Foi divulgado no Facebook um "baile funk" de riquinhos no Rio de Janeiro, a Festa Errejota, no Pier Mauá, na Zona Portuária.

Ingressos a R$ 90 para homens e R$ 70 para mulheres.

Orgia de gente bonita e bem vestida ao som de "pancadão".

Reações negativas vieram então nas mídias sociais dizendo que o evento "glamouriza a pobreza".

Internautas reclamando que o evento transforma favela em "fantasia".

Olhem só quem fala.

O "funk carioca" tem eventos como este por uma consequência natural de suas ambições.

O próprio "funk" de dentro das favelas trabalhava uma visão glamourizada e ufanista.

Falava-se do "orgulho de ser pobre" e da "felicidade" em viver numa favela.

Quando havia protesto no "funk", eram coisas inócuas, nem de longe lembrando a contundência das verdadeiras canções de protesto.

O "funk" sempre foi uma armação publicitária criada por empresários muito, muito ricos, tipo Rômulo Costa e DJ Marlboro, e outros que devem ter até latifúndios no interior fluminense.

O "funk" é uma armação bem sucedida da Rede Globo, como Sérgio Moro hoje em dia.

O "funk" sempre glamourizou a pobreza, sempre fez apologia à ignorância e à miséria.

O "funk" promovia o machismo travestido de falso feminismo, com a misandria mal-disfarçada de suas "musas".

O "funk" sempre teve um rigor estético, proibindo seus MCs de tocarem instrumentos e compor melodias.

Além disso, o "funk" sempre teve a ambição de ampliar reservas de mercado.

Daí a choradeira do discurso "socializante", do papo de "cultura das periferias", "expressão do povo pobre" e outras desculpas que despejaram fortunas imensas nos seus "humildes" empresários.

Tudo com o apoio mais do que explícito da Rede Globo, só faltando William Bonner "descer até o chão" em pleno Jornal Nacional.

Quem reclama que a Festa Errejota glamourizou o "funk" não sabe do que escreve.

É o pessoal de classe média alta que considera o "funk" a "realidade das favelas".

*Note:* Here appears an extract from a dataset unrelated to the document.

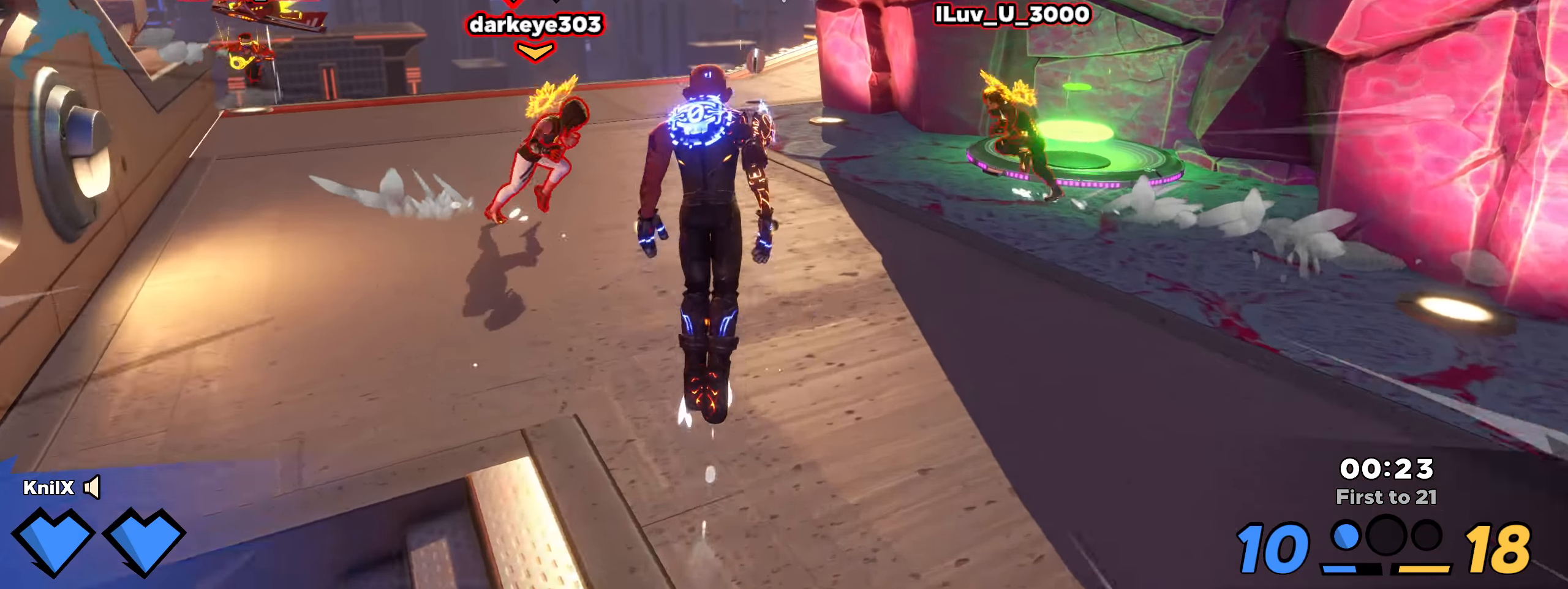
{"keys": ["shift", "w"], "mouse": [], "events": [[33, "space", "up"], [58, "q", "down"], [191, "shift", "up"], [208, "q", "up"], [283, "shift", "down"]]}
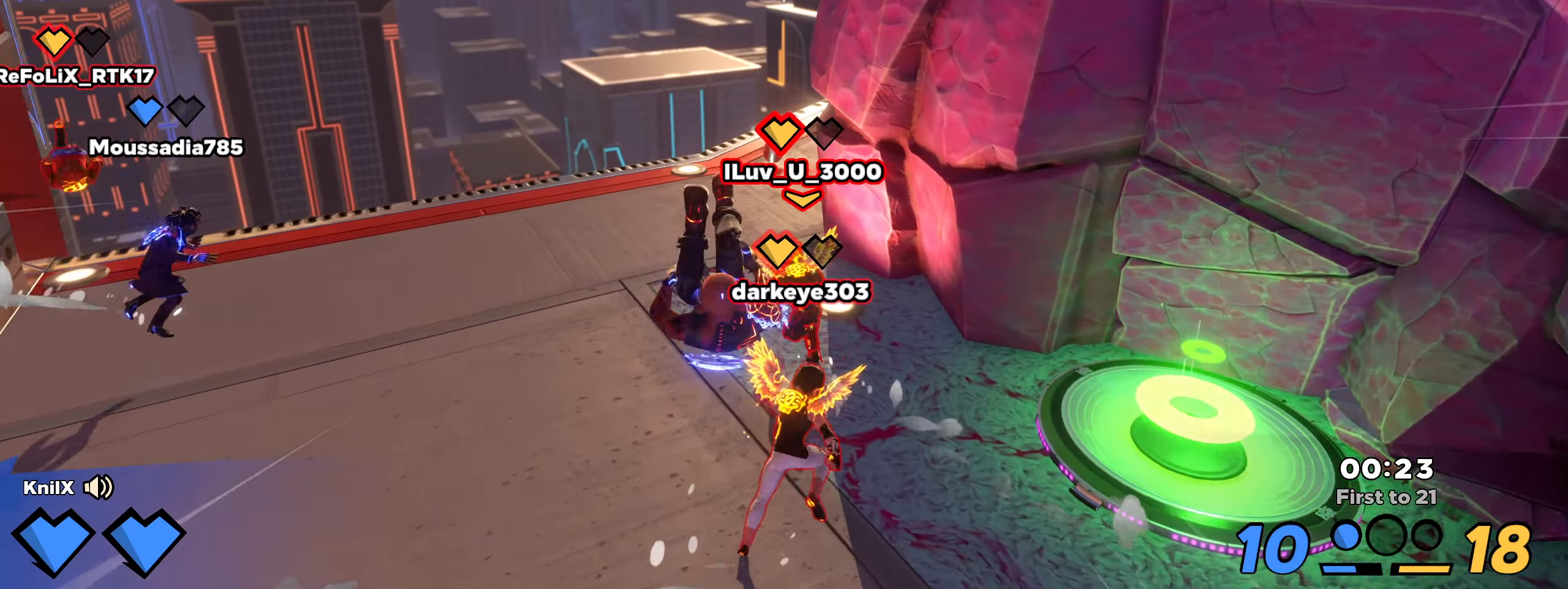
{"keys": ["shift", "space", "w"], "mouse": [], "events": [[441, "space", "down"]]}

Gente apenas um pouquinho menos rica que os "bacanas" da Festa Errejota.

Tão "bacanas" quanto os intelectuais que, com o dinheiro de investidores ligados à CIA, forjaram falsas etnografias para defender o "funk".

O próprio "funk" glamouriza a pobreza: o "de raiz", o do "popozão" e os "proibidões".

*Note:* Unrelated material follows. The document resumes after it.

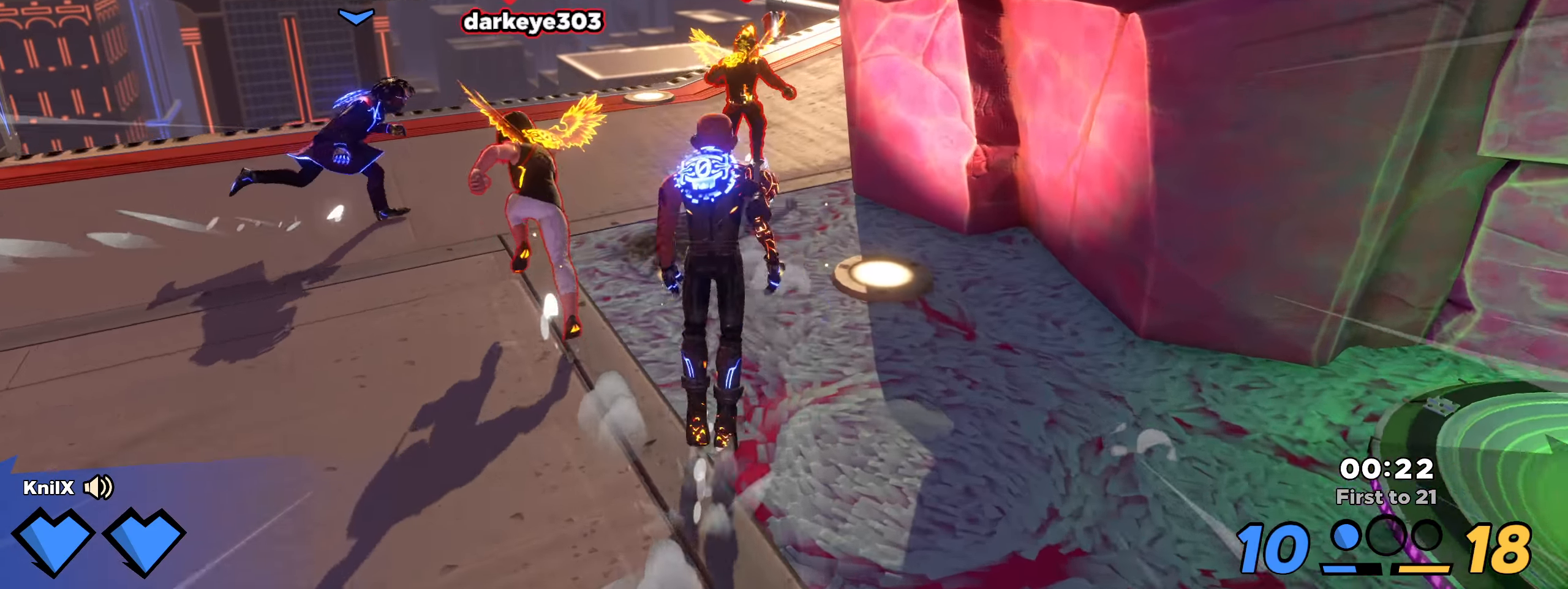
{"keys": ["shift", "w"], "mouse": [], "events": [[75, "q", "down"], [108, "space", "up"], [258, "q", "up"]]}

E o melody, agora mais destacado para conquistar os riquinhos.

O próprio DJ Marlboro já fez apresentação em São Paulo, com ingresso a R$ 90.

O "funk" sempre se empenhou em conquistar os riquinhos.

A Globo sempre empurrou o "funk" para públicos de maior poder aquisitivo.

Com o sinal verde dos próprios funqueiros, diga-se de passagem.

Portanto, as pessoas que reclamam da Festa Errejota deveriam prestar muito atenção ao que dizem.

Afinal, a Festa Errejota é um efeito natural de toda a campanha em prol do "funk".

Seja o "funk de raiz" que, sob as bênçãos de José Padilha, vindo dos cafés do Instituto Millenium, entra direto nas festinhas de aniversário das famílias burguesas.

Seja o "funk" mais "comercial" (falam como se o "funk" nunca fosse comercial, vejam só!), com popozudas e tigrões, que mediante negociações em dinheiro, corriam soltos em festas universitárias de instituições do ensino privado.

Seja o "funk ostentação", que sempre exaltou o consumismo e os artigos de luxo, em detrimento da cidadania.

Portanto, se existe a Festa Errejota, é por causa da própria natureza do "funk".

O "funk" quis isso, ao adotar seu discurso tendencioso de "cultura das periferias".

O "funk" sempre quis transformar as favelas em Disneylândias suburbanas.

Portanto, o "funk" simplesmente come o croissant que o "deus" mercado amassou.

Provando, com muito gosto, o sabor do Moet Chandon.

Se o "funk" anda fazendo sucesso entre os riquinhos, só se pode dizer uma coisa.

Faz parte do espetáculo.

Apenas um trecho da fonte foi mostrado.